(Page layout parsing data)

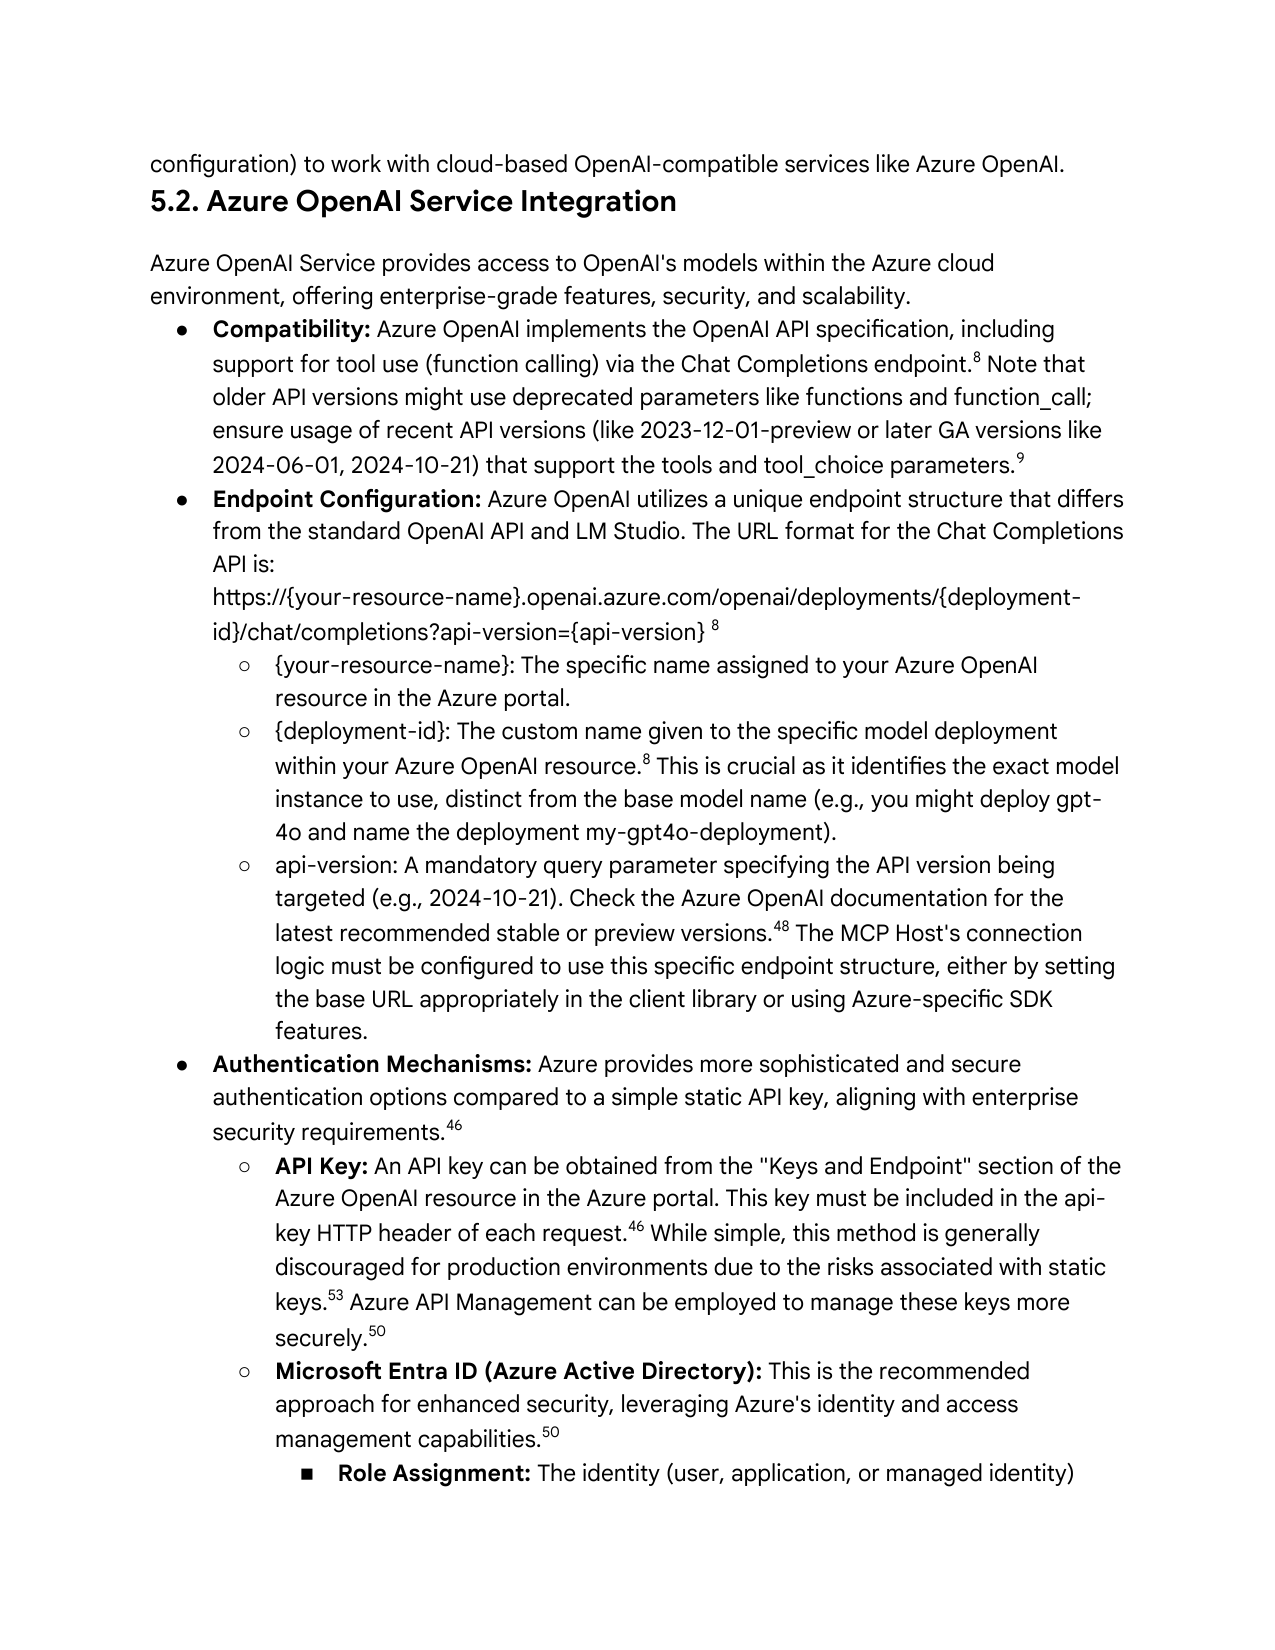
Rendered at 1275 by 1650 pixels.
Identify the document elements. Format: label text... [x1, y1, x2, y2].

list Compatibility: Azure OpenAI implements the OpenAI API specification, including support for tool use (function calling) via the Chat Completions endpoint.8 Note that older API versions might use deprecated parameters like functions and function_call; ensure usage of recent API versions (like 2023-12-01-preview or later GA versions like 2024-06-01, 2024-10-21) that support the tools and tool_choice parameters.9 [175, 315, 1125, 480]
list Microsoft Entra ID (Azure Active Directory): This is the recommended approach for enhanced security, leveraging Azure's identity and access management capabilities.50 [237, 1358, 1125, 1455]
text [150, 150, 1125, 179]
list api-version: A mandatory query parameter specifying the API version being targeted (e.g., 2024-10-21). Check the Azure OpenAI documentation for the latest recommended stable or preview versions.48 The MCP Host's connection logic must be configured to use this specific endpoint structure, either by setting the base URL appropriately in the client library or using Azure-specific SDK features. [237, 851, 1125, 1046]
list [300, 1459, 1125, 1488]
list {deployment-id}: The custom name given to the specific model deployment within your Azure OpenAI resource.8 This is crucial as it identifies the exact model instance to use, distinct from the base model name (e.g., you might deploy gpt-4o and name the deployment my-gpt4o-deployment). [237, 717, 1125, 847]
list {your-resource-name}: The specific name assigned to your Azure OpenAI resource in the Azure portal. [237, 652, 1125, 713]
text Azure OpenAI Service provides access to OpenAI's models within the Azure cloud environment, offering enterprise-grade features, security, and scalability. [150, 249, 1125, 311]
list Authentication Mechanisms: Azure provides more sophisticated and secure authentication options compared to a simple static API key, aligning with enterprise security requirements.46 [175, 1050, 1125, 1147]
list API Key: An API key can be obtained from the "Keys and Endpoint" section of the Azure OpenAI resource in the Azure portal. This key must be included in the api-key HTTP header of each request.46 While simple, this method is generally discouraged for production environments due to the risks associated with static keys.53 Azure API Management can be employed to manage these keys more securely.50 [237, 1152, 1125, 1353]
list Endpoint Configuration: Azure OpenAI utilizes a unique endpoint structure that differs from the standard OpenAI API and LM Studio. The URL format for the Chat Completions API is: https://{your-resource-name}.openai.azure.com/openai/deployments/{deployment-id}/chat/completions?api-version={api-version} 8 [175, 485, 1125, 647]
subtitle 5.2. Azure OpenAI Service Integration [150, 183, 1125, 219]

(AIM OF THE EXERCISE) Your reply should repeat the entries above exactly, leaving the pictures out.

(EXPECTED ANSWER)
Rendered at 1275 by 1650 pixels.
Identify the document elements. Format: label text... [x1, y1, x2, y2].

list Compatibility: Azure OpenAI implements the OpenAI API specification, including support for tool use (function calling) via the Chat Completions endpoint.8 Note that older API versions might use deprecated parameters like functions and function_call; ensure usage of recent API versions (like 2023-12-01-preview or later GA versions like 2024-06-01, 2024-10-21) that support the tools and tool_choice parameters.9 [175, 315, 1125, 480]
list Microsoft Entra ID (Azure Active Directory): This is the recommended approach for enhanced security, leveraging Azure's identity and access management capabilities.50 [237, 1358, 1125, 1455]
text [150, 150, 1125, 179]
list api-version: A mandatory query parameter specifying the API version being targeted (e.g., 2024-10-21). Check the Azure OpenAI documentation for the latest recommended stable or preview versions.48 The MCP Host's connection logic must be configured to use this specific endpoint structure, either by setting the base URL appropriately in the client library or using Azure-specific SDK features. [237, 851, 1125, 1046]
list [300, 1459, 1125, 1488]
list {deployment-id}: The custom name given to the specific model deployment within your Azure OpenAI resource.8 This is crucial as it identifies the exact model instance to use, distinct from the base model name (e.g., you might deploy gpt-4o and name the deployment my-gpt4o-deployment). [237, 717, 1125, 847]
list {your-resource-name}: The specific name assigned to your Azure OpenAI resource in the Azure portal. [237, 652, 1125, 713]
text Azure OpenAI Service provides access to OpenAI's models within the Azure cloud environment, offering enterprise-grade features, security, and scalability. [150, 249, 1125, 311]
list Authentication Mechanisms: Azure provides more sophisticated and secure authentication options compared to a simple static API key, aligning with enterprise security requirements.46 [175, 1050, 1125, 1147]
list API Key: An API key can be obtained from the "Keys and Endpoint" section of the Azure OpenAI resource in the Azure portal. This key must be included in the api-key HTTP header of each request.46 While simple, this method is generally discouraged for production environments due to the risks associated with static keys.53 Azure API Management can be employed to manage these keys more securely.50 [237, 1152, 1125, 1353]
list Endpoint Configuration: Azure OpenAI utilizes a unique endpoint structure that differs from the standard OpenAI API and LM Studio. The URL format for the Chat Completions API is: https://{your-resource-name}.openai.azure.com/openai/deployments/{deployment-id}/chat/completions?api-version={api-version} 8 [175, 485, 1125, 647]
subtitle 5.2. Azure OpenAI Service Integration [150, 183, 1125, 219]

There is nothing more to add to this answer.